Each one of these six books is the work of a brilliantly talented person. I have no favorite book among them.

However, I fear these writers have unmasked a flaw in my system. I enter a room and don't want to move all day. Each book is so beautifully written that I keep paging back, reading key passages again and again. I find myself wanting to capture the writing styles, master and borrow from these authors, and thereby enhance my own writing voice.

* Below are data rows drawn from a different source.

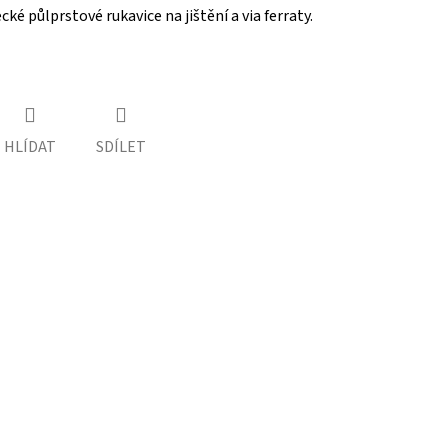
é půlprstové rukavice na jištění a via ferraty.
HLÍDAT
SDÍLET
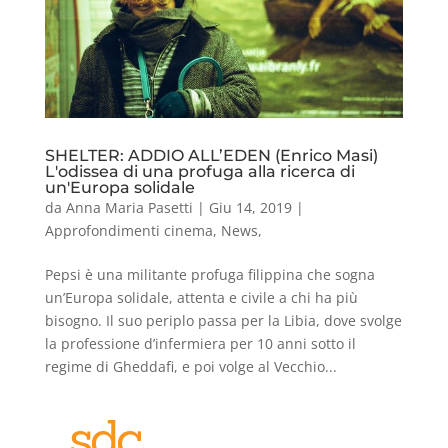
SHELTER: ADDIO ALL’EDEN (Enrico Masi)
L'odissea di una profuga alla ricerca di
un'Europa solidale
da
Anna Maria Pasetti
|
Giu 14, 2019
|
Approfondimenti cinema
,
News
,
Pepsi è una militante profuga filippina che sogna
un’Europa solidale, attenta e civile a chi ha più
bisogno. Il suo periplo passa per la Libia, dove svolge
la professione d’infermiera per 10 anni sotto il
regime di Gheddafi, e poi volge al Vecchio...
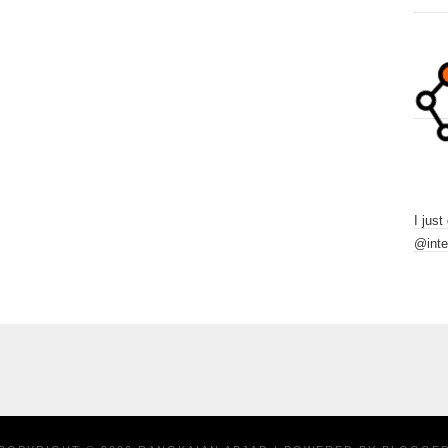
I just
@inte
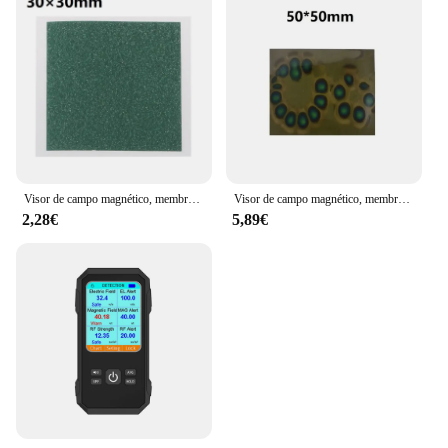
Visor de campo magnético, membrana de visualización de patrón, Detector de tarjeta magnética, verde oscuro, 50/25/30mm
Visor de campo magnético, membrana de visualización de patrones, Detector de tarjetas magnéticas L4MF, detectores de radiación electromagnética de Color verdadero amarillo
2,28€
5,89€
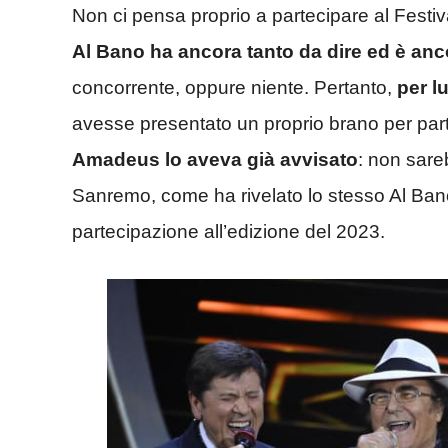
Non ci pensa proprio a partecipare al Festi
Al Bano ha ancora tanto da dire ed è anc
concorrente, oppure niente. Pertanto,
per l
avesse presentato un proprio brano per partec
Amadeus lo aveva già avvisato
: non sare
Sanremo, come ha rivelato lo stesso Al Bano
partecipazione all’edizione del 2023.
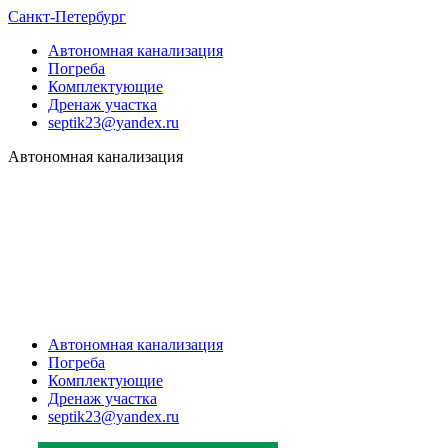
Санкт-Петербург
Автономная канализация
Погреба
Комплектующие
Дренаж участка
septik23@yandex.ru
Автономная канализация
Автономная канализация
Погреба
Комплектующие
Дренаж участка
septik23@yandex.ru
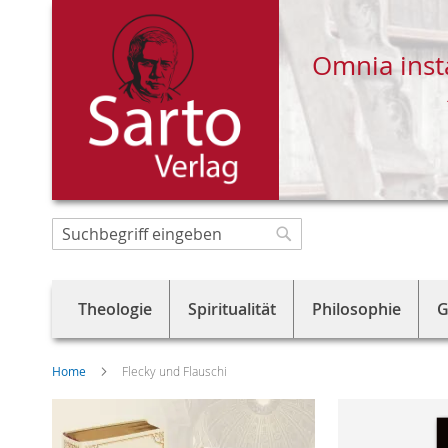
Omnia inst
Direkt
zum
Suche
Suche
Inhalt
Theologie
Spiritualität
Philosophie
G
Home
Flecky und Flauschi
Skip
to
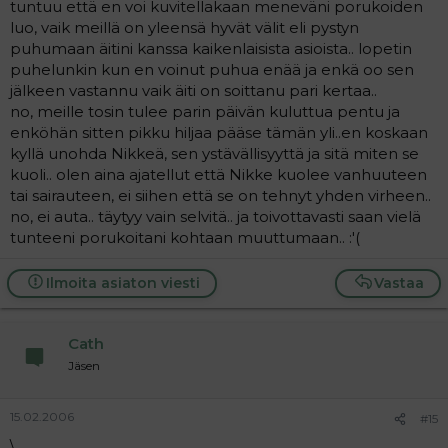
tuntuu että en voi kuvitellakaan meneväni porukoiden
luo, vaik meillä on yleensä hyvät välit eli pystyn
puhumaan äitini kanssa kaikenlaisista asioista.. lopetin
puhelunkin kun en voinut puhua enää ja enkä oo sen
jälkeen vastannu vaik äiti on soittanu pari kertaa..
no, meille tosin tulee parin päivän kuluttua pentu ja
enköhän sitten pikku hiljaa pääse tämän yli..en koskaan
kyllä unohda Nikkeä, sen ystävällisyyttä ja sitä miten se
kuoli.. olen aina ajatellut että Nikke kuolee vanhuuteen
tai sairauteen, ei siihen että se on tehnyt yhden virheen..
no, ei auta.. täytyy vain selvitä.. ja toivottavasti saan vielä
tunteeni porukoitani kohtaan muuttumaan.. :'(
Ilmoita asiaton viesti
Vastaa
Cath
Jäsen
15.02.2006
#15
\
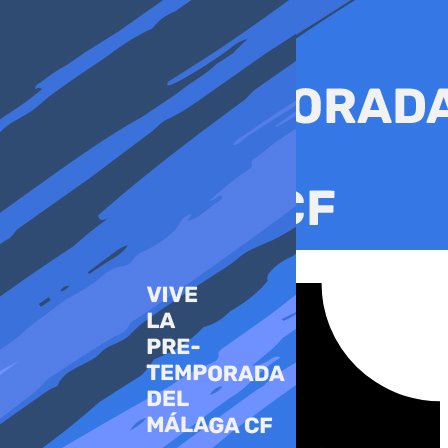
Ir
al
contenido
Tiktok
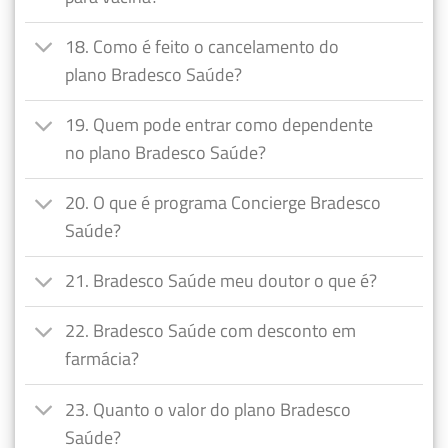
18. Como é feito o cancelamento do
plano Bradesco Saúde?
19. Quem pode entrar como dependente
no plano Bradesco Saúde?
20. O que é programa Concierge Bradesco
Saúde?
21. Bradesco Saúde meu doutor o que é?
22. Bradesco Saúde com desconto em
farmácia?
23. Quanto o valor do plano Bradesco
Saúde?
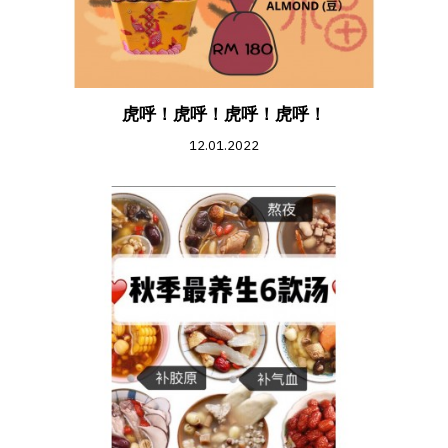
虎呼！虎呼！虎呼！虎呼！
12.01.2022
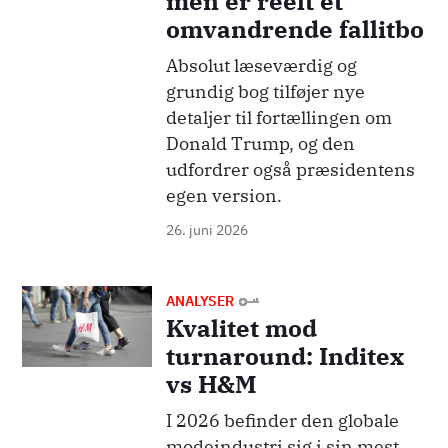
men er reelt et
omvandrende fallitbo
Absolut læseværdig og
grundig bog tilføjer nye
detaljer til fortællingen om
Donald Trump, og den
udfordrer også præsidentens
egen version.
26. juni 2026
Billede
ANALYSER
Kvalitet mod
turnaround: Inditex
vs H&M
I 2026 befinder den globale
modeindustri sig i sin mest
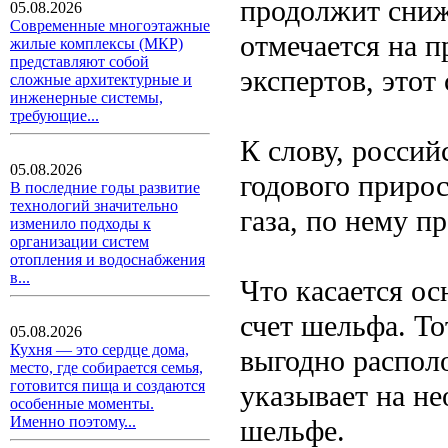
продолжит сниж
05.08.2026
Современные многоэтажные
отмечается на п
жилые комплексы (МКР)
представляют собой
экспертов, этот
сложные архитектурные и
инженерные системы,
требующие...
К слову, росси
05.08.2026
годового прирос
В последние годы развитие
технологий значительно
газа, по нему п
изменило подходы к
организации систем
отопления и водоснабжения
в...
Что касается ос
счет шельфа. То
05.08.2026
Кухня — это сердце дома,
выгодно распол
место, где собирается семья,
готовится пища и создаются
указывает на н
особенные моменты.
Именно поэтому...
шельфе.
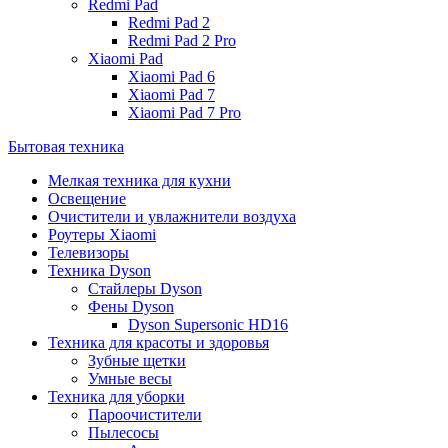
Redmi Pad
Redmi Pad 2
Redmi Pad 2 Pro
Xiaomi Pad
Xiaomi Pad 6
Xiaomi Pad 7
Xiaomi Pad 7 Pro
Бытовая техника
Мелкая техника для кухни
Освещение
Очистители и увлажнители воздуха
Роутеры Xiaomi
Телевизоры
Техника Dyson
Стайлеры Dyson
Фены Dyson
Dyson Supersonic HD16
Техника для красоты и здоровья
Зубные щетки
Умные весы
Техника для уборки
Пароочистители
Пылесосы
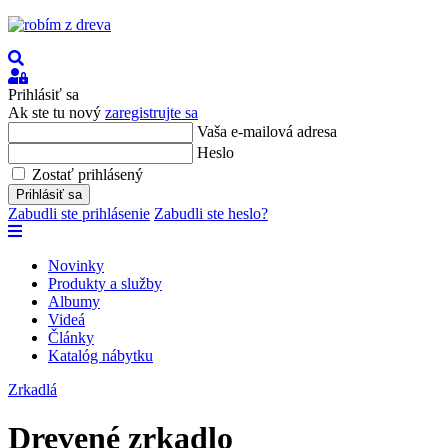
Hľadať
Prihlásiť
sa
Prihlásiť sa
Ak ste tu nový
zaregistrujte sa
Vaša e-mailová adresa
Heslo
Zostať prihlásený
Prihlásiť sa
Zabudli ste prihlásenie
Zabudli ste heslo?
Novinky
Produkty a služby
Albumy
Videá
Články
Katalóg nábytku
Zrkadlá
Drevené zrkadlo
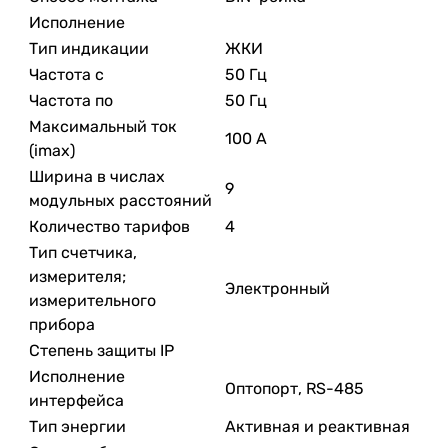
Исполнение
Тип индикации
ЖКИ
Частота с
50 Гц
Частота по
50 Гц
Максимальный ток
100 А
(imax)
Ширина в числах
9
модульных расстояний
Количество тарифов
4
Тип счетчика,
измерителя;
Электронный
измерительного
прибора
Степень защиты IP
Исполнение
Оптопорт, RS-485
интерфейса
Тип энергии
Активная и реактивная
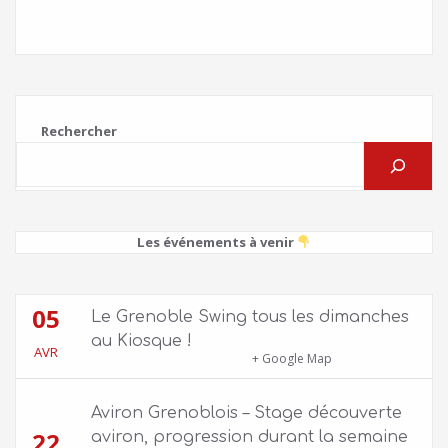
Rechercher
Les événements à venir
05
Le Grenoble Swing tous les dimanches
au Kiosque !
AVR
Kiosque du Jardin de Ville
+ Google Map
Aviron Grenoblois – Stage découverte
22
aviron, progression durant la semaine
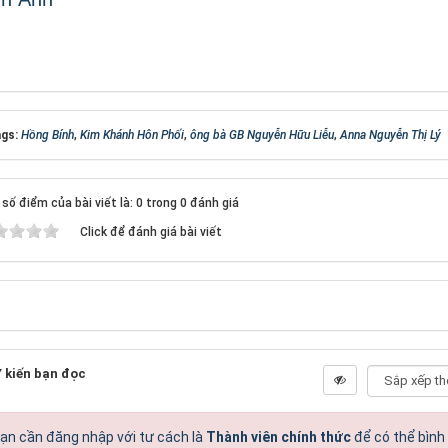
gs:
Hồng Bính
,
Kim Khánh Hôn Phối
,
ông bà GB Nguyễn Hữu Liễu
,
Anna Nguyễn Thị Lý
số điểm của bài viết là: 0 trong 0 đánh giá
Click để đánh giá bài viết
 kiến bạn đọc
ạn cần đăng nhập với tư cách là
Thành viên chính thức
để có thể bình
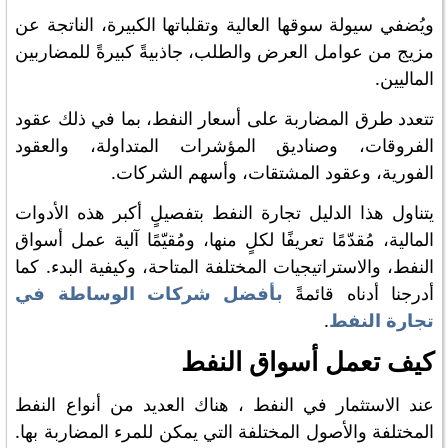
ويُضفي سيولة سوقها العالية وتقلباتها الكبيرة، الناتجة عن
مزيج من عوامل العرض والطلب، جاذبيةً كبيرةً للمضاربين
الماليين.
تتعدد طرق المضاربة على أسعار النفط، بما في ذلك عقود
الفروقات، وصناديق المؤشرات المتداولة، والعقود
الفورية، وعقود المشتقات، وأسهم الشركات.
يتناول هذا الدليل تجارة النفط بتفصيلٍ أكبر هذه الأدوات
المالية، مُقدّمًا تعريفًا لكلٍ منها، ومُقيّمًا آلية عمل أسواق
النفط، والاستراتيجيات المختلفة المتاحة، وكيفية البدء. كما
أدرجنا أدناه قائمةً
بأفضل شركات الوساطة في
تجارة النفط
.
كيف تعمل أسواق النفط
عند الاستثمار في النفط ، هناك العديد من أنواع النفط
المختلفة والأصول المختلفة التي يمكن للمرء المضاربة بها.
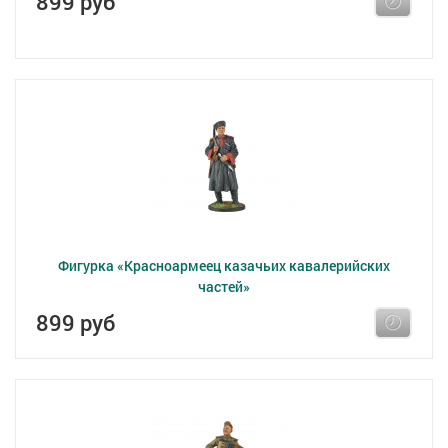
899 руб
Фигурка «Красноармеец казачьих кавалерийских
частей»
899 руб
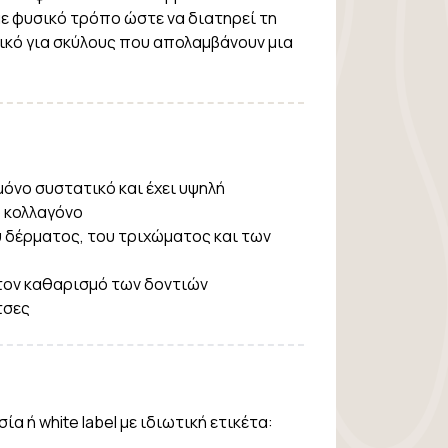
ε φυσικό τρόπο ώστε να διατηρεί τη
νικό για σκύλους που απολαμβάνουν μια
όνο συστατικό και έχει υψηλή
 κολλαγόνο
υ δέρματος, του τριχώματος και των
τον καθαρισμό των δοντιών
τσες
α ή white label με ιδιωτική ετικέτα:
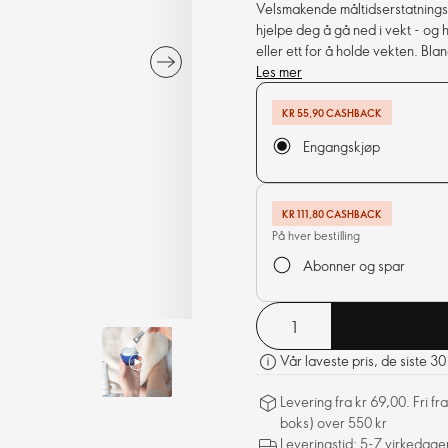
Velsmakende måltidserstatnings
hjelpe deg å gå ned i vekt - og 
eller ett for å holde vekten. Bla
Sunt, trygt og enkelt!
Les mer
KR 55,90 CASHBACK
Engangskjøp
KR 111,80 CASHBACK
På hver bestilling
Abonner og spar
Vår laveste pris, de siste 3
Levering fra kr 69,00. Fri 
boks) over 550 kr
Leveringstid: 5-7 virkedage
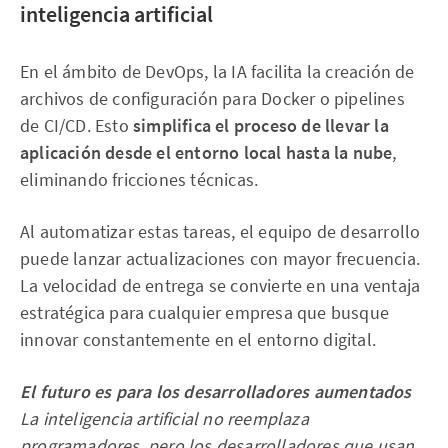
inteligencia artificial
En el ámbito de DevOps, la IA facilita la creación de
archivos de configuración para Docker o pipelines
de CI/CD. Esto
simplifica el proceso de llevar la
aplicación desde el entorno local hasta la nube
,
eliminando fricciones técnicas.
Al automatizar estas tareas, el equipo de desarrollo
puede lanzar actualizaciones con mayor frecuencia.
La velocidad de entrega se convierte en una ventaja
estratégica para cualquier empresa que busque
innovar constantemente en el entorno digital.
El futuro es para los desarrolladores aumentados
La inteligencia artificial no reemplaza
programadores, pero los desarrolladores que usan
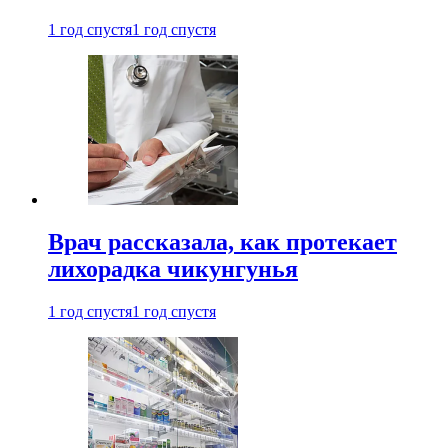
1 год спустя
1 год спустя
Врач рассказала, как протекает
лихорадка чикунгунья
1 год спустя
1 год спустя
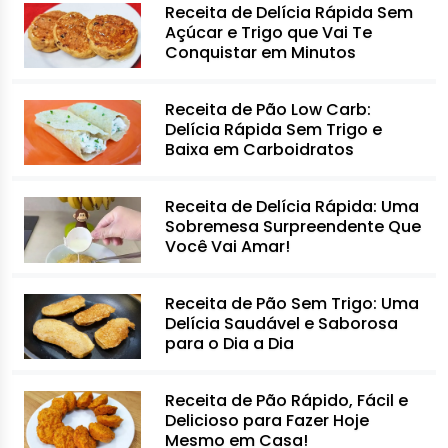
Receita de Delícia Rápida Sem
Açúcar e Trigo que Vai Te
Conquistar em Minutos
Receita de Pão Low Carb:
Delícia Rápida Sem Trigo e
Baixa em Carboidratos
Receita de Delícia Rápida: Uma
Sobremesa Surpreendente Que
Você Vai Amar!
Receita de Pão Sem Trigo: Uma
Delícia Saudável e Saborosa
para o Dia a Dia
Receita de Pão Rápido, Fácil e
Delicioso para Fazer Hoje
Mesmo em Casa!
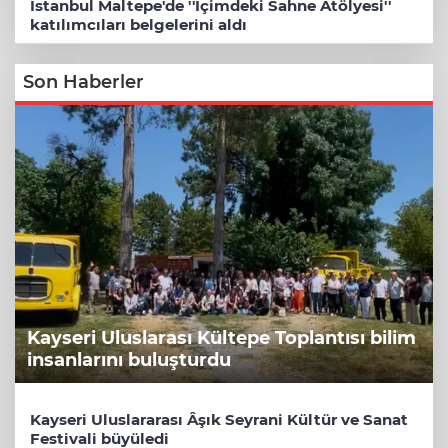
İstanbul Maltepe'de ''İçimdeki Sahne Atölyesi''
katılımcıları belgelerini aldı
Son Haberler
Kayseri Uluslarası Kültepe Toplantısı bilim
insanlarını buluşturdu
Kayseri Uluslararası Âşık Seyrani Kültür ve Sanat
Festivali büyüledi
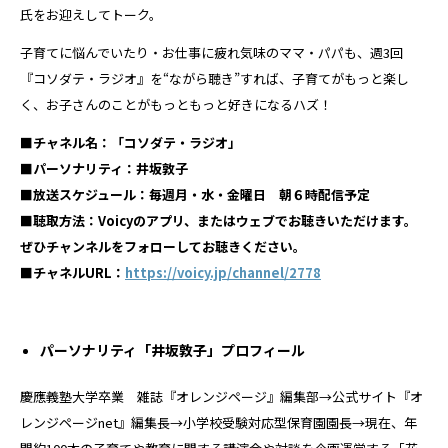
氏をお迎えしてトーク。
子育てに悩んでいたり・お仕事に疲れ気味のママ・パパも、週3回
『コソダテ・ラジオ』を“ながら聴き”すれば、子育てがもっと楽し
く、お子さんのことがもっともっと好きになるハズ！
■チャネル名：「コソダテ・ラジオ」
■パーソナリティ：井坂敦子
■放送スケジュール：毎週月・水・金曜日 朝６時配信予定
■聴取方法：Voicyのアプリ、またはウェブでお聴きいただけます。
ぜひチャンネルをフォローしてお聴きください。
■チャネルURL：
https://voicy.jp/channel/2778
パーソナリティ「井坂敦子」プロフィール
慶應義塾大学卒業 雑誌『オレンジページ』編集部→公式サイト『オ
レンジページnet』編集長→小学校受験対応型保育園園長→現在、年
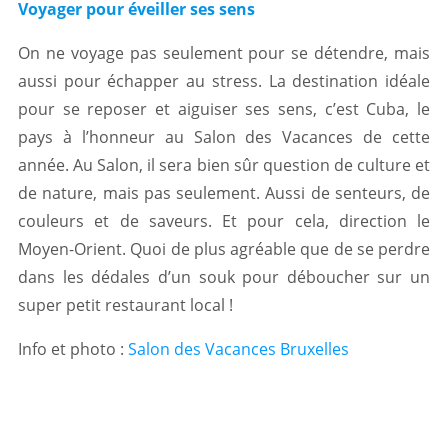
Voyager pour éveiller ses sens
On ne voyage pas seulement pour se détendre, mais
aussi pour échapper au stress. La destination idéale
pour se reposer et aiguiser ses sens, c’est Cuba, le
pays à l’honneur au Salon des Vacances de cette
année. Au Salon, il sera bien sûr question de culture et
de nature, mais pas seulement. Aussi de senteurs, de
couleurs et de saveurs. Et pour cela, direction le
Moyen-Orient. Quoi de plus agréable que de se perdre
dans les dédales d’un souk pour déboucher sur un
super petit restaurant local !
Info et photo :
Salon des Vacances Bruxelles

Yet, I may have found a solution.

I've added a book: Emily Dickinson: Collected Poems. I've been enjoying an ongoing love affair with EmilyD for years. I revisit her again and again. I recite her poetry endlessly. She fascinates and stimulates my mind. I want to travel back through time, drag her from her home, and plight my troth.

Perhaps that canNOT happen this life. (Maybe the next one?) In the meantime, EmilyD breaks my reading dead-lock, energizes me, and sends me plunging forward pellmell from book to book. You see: it is difficult for me to get bogged down in any text when I know full well, EmilyD is waiting breathlessly for me.

But that's not all I do with this particular collection of her poems.

I have placed this collection in the BATHROOM of my master suite. At my age, visitations to EmilyD are both frequent and commanding. I often read EmilyD's poetry until my legs fall asleep. Another screaming two-line header occurs to me this moment:

Reading Man's Legs Fall Asleep.
Tumbles In and Drowns!

Beware: Reading can be hazardous to your health!

(Even one book at a time may be too risky!)

1 comment:

  1. My favorite post so far--and yes--new books are less trouble than new women--or even old women. You breadth of reading material and your approach to reading is inspirational. You are so right, it does take disciplened atentiveness.